[Data records]

----

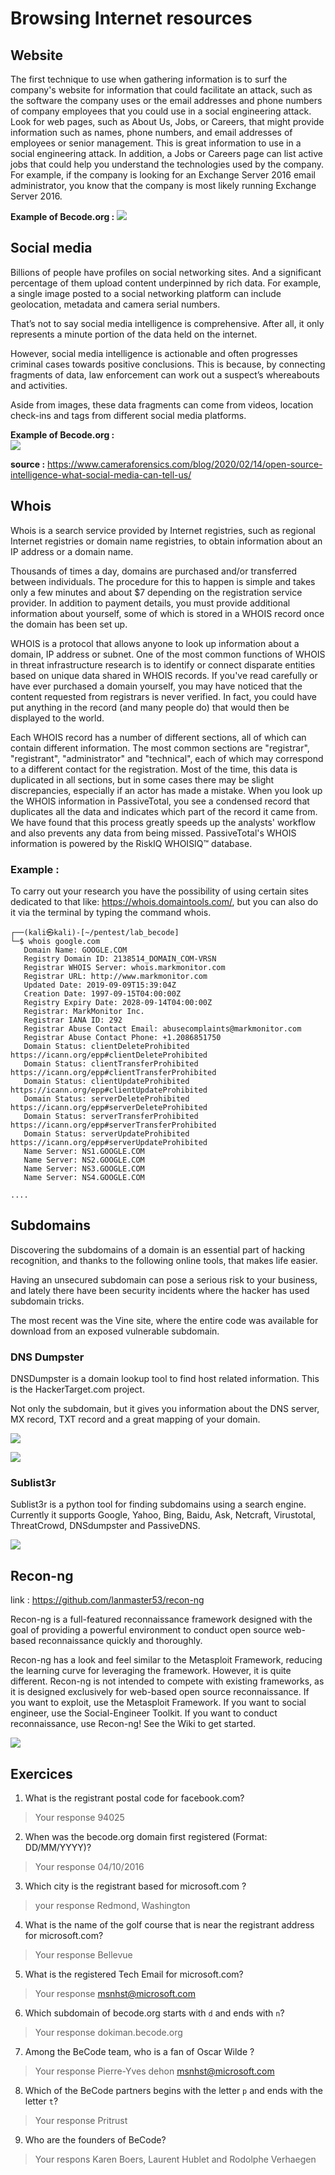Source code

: # Browsing Internet resources

## Website
The first technique to use when gathering information is to surf the company's website for information that could facilitate an attack, such as the software the company uses or the email addresses and phone numbers of company employees that you could use in a social engineering attack.
Look for web pages, such as About Us, Jobs, or Careers, that might provide information such as names, phone numbers, and email addresses of employees or senior management. This is great information to use in a social engineering attack. In addition, a Jobs or Careers page can list active jobs that could help you understand the technologies used by the company. For example, if the company is looking for an Exchange Server 2016 email administrator, you know that the company is most likely running Exchange Server 2016.

**Example of Becode.org :**
![](https://media.discordapp.net/attachments/745925345802190969/983709377439600650/unknown.png?width=955&height=556)


## Social media  
Billions of people have profiles on social networking sites. And a significant percentage of them upload content underpinned by rich data. For example, a single image posted to a social networking platform can include geolocation, metadata and camera serial numbers.

That’s not to say social media intelligence is comprehensive. After all, it only represents a minute portion of the data held on the internet.

However, social media intelligence is actionable and often progresses criminal cases towards positive conclusions. This is because, by connecting fragments of data, law enforcement can work out a suspect’s whereabouts and activities.

Aside from images, these data fragments can come from videos, location check-ins and tags from different social media platforms.

**Example of Becode.org :**  
![](https://media.discordapp.net/attachments/745925345802190969/983710396156358706/unknown.png?width=808&height=556)


**source :** https://www.cameraforensics.com/blog/2020/02/14/open-source-intelligence-what-social-media-can-tell-us/

## Whois

Whois is a search service provided by Internet registries, such as regional Internet registries or domain name registries, to obtain information about an IP address or a domain name.

Thousands of times a day, domains are purchased and/or transferred between individuals. The procedure for this to happen is simple and takes only a few minutes and about $7 depending on the registration service provider. In addition to payment details, you must provide additional information about yourself, some of which is stored in a WHOIS record once the domain has been set up.

WHOIS is a protocol that allows anyone to look up information about a domain, IP address or subnet. One of the most common functions of WHOIS in threat infrastructure research is to identify or connect disparate entities based on unique data shared in WHOIS records. If you've read carefully or have ever purchased a domain yourself, you may have noticed that the content requested from registrars is never verified. In fact, you could have put anything in the record (and many people do) that would then be displayed to the world.

Each WHOIS record has a number of different sections, all of which can contain different information. The most common sections are "registrar", "registrant", "administrator" and "technical", each of which may correspond to a different contact for the registration. Most of the time, this data is duplicated in all sections, but in some cases there may be slight discrepancies, especially if an actor has made a mistake. When you look up the WHOIS information in PassiveTotal, you see a condensed record that duplicates all the data and indicates which part of the record it came from. We have found that this process greatly speeds up the analysts' workflow and also prevents any data from being missed. PassiveTotal's WHOIS information is powered by the RiskIQ WHOISIQ™ database.

### Example :
To carry out your research you have the possibility of using certain sites dedicated to that like: https://whois.domaintools.com/, but you can also do it via the terminal by typing the command whois.

```
┌──(kali㉿kali)-[~/pentest/lab_becode]
└─$ whois google.com
   Domain Name: GOOGLE.COM
   Registry Domain ID: 2138514_DOMAIN_COM-VRSN
   Registrar WHOIS Server: whois.markmonitor.com
   Registrar URL: http://www.markmonitor.com
   Updated Date: 2019-09-09T15:39:04Z
   Creation Date: 1997-09-15T04:00:00Z
   Registry Expiry Date: 2028-09-14T04:00:00Z
   Registrar: MarkMonitor Inc.
   Registrar IANA ID: 292
   Registrar Abuse Contact Email: abusecomplaints@markmonitor.com
   Registrar Abuse Contact Phone: +1.2086851750
   Domain Status: clientDeleteProhibited https://icann.org/epp#clientDeleteProhibited
   Domain Status: clientTransferProhibited https://icann.org/epp#clientTransferProhibited
   Domain Status: clientUpdateProhibited https://icann.org/epp#clientUpdateProhibited
   Domain Status: serverDeleteProhibited https://icann.org/epp#serverDeleteProhibited
   Domain Status: serverTransferProhibited https://icann.org/epp#serverTransferProhibited
   Domain Status: serverUpdateProhibited https://icann.org/epp#serverUpdateProhibited
   Name Server: NS1.GOOGLE.COM
   Name Server: NS2.GOOGLE.COM
   Name Server: NS3.GOOGLE.COM
   Name Server: NS4.GOOGLE.COM

....
```

## Subdomains

Discovering the subdomains of a domain is an essential part of hacking recognition, and thanks to the following online tools, that makes life easier.

Having an unsecured subdomain can pose a serious risk to your business, and lately there have been security incidents where the hacker has used subdomain tricks.

The most recent was the Vine site, where the entire code was available for download from an exposed vulnerable subdomain.

### DNS Dumpster
DNSDumpster is a domain lookup tool to find host related information. This is the HackerTarget.com project.

Not only the subdomain, but it gives you information about the DNS server, MX record, TXT record and a great mapping of your domain.

![](https://media.discordapp.net/attachments/745925345802190969/983713714911993877/unknown.png?width=1034&height=231)


![](https://media.discordapp.net/attachments/745925345802190969/983713224249720872/unknown.png?width=1034&height=367)

### Sublist3r
Sublist3r is a python tool for finding subdomains using a search engine. Currently it supports Google, Yahoo, Bing, Baidu, Ask, Netcraft, Virustotal, ThreatCrowd, DNSdumpster and PassiveDNS.

![](https://camo.githubusercontent.com/fc7f891b66c2a6bc4457c3cadc9f8e1e11ec5db3/687474703a2f2f7777772e7365636765656b2e6e65742f696d616765732f5375626c69737433722e706e67)


## Recon-ng 
link : https://github.com/lanmaster53/recon-ng  

Recon-ng is a full-featured reconnaissance framework designed with the goal of providing a powerful environment to conduct open source web-based reconnaissance quickly and thoroughly.

Recon-ng has a look and feel similar to the Metasploit Framework, reducing the learning curve for leveraging the framework. However, it is quite different. Recon-ng is not intended to compete with existing frameworks, as it is designed exclusively for web-based open source reconnaissance. If you want to exploit, use the Metasploit Framework. If you want to social engineer, use the Social-Engineer Toolkit. If you want to conduct reconnaissance, use Recon-ng! See the Wiki to get started.

![](https://www.vanimpe.eu/wp-content/uploads/2015/11/recon-ng_start.png)

## Exercices

1. What is the registrant postal code for facebook.com? 
> Your response 94025 

2. When was the becode.org domain first registered (Format: DD/MM/YYYY)?
> Your response 04/10/2016 

3. Which city is the registrant based for microsoft.com ?
> your response Redmond, Washington

4. What is the name of the golf course that is near the registrant address for microsoft.com?
> Your response  Bellevue

5. What is the registered Tech Email for microsoft.com?
> Your response msnhst@microsoft.com

6. Which subdomain of becode.org starts with ``d`` and ends with ``n``?
> Your response dokiman.becode.org 

7. Among the BeCode team, who is a fan of Oscar Wilde ?
> Your response Pierre-Yves dehon msnhst@microsoft.com


8. Which of the BeCode partners begins with the letter ``p`` and ends with the letter ``t``?
> Your response Pritrust

9. Who are the founders of BeCode?
> Your respons Karen Boers, Laurent Hublet and Rodolphe Verhaegen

----

■ **WHAT YOU HAVE TO DO**: Look through the records for the string "research". Copy every line that has it.

■ **SOLUTION FOR THIS PROBLEM**:
WHOIS is a protocol that allows anyone to look up information about a domain, IP address or subnet. One of the most common functions of WHOIS in threat infrastructure research is to identify or connect disparate entities based on unique data shared in WHOIS records. If you've read carefully or have ever purchased a domain yourself, you may have noticed that the content requested from registrars is never verified. In fact, you could have put anything in the record (and many people do) that would then be displayed to the world.
To carry out your research you have the possibility of using certain sites dedicated to that like: https://whois.domaintools.com/, but you can also do it via the terminal by typing the command whois.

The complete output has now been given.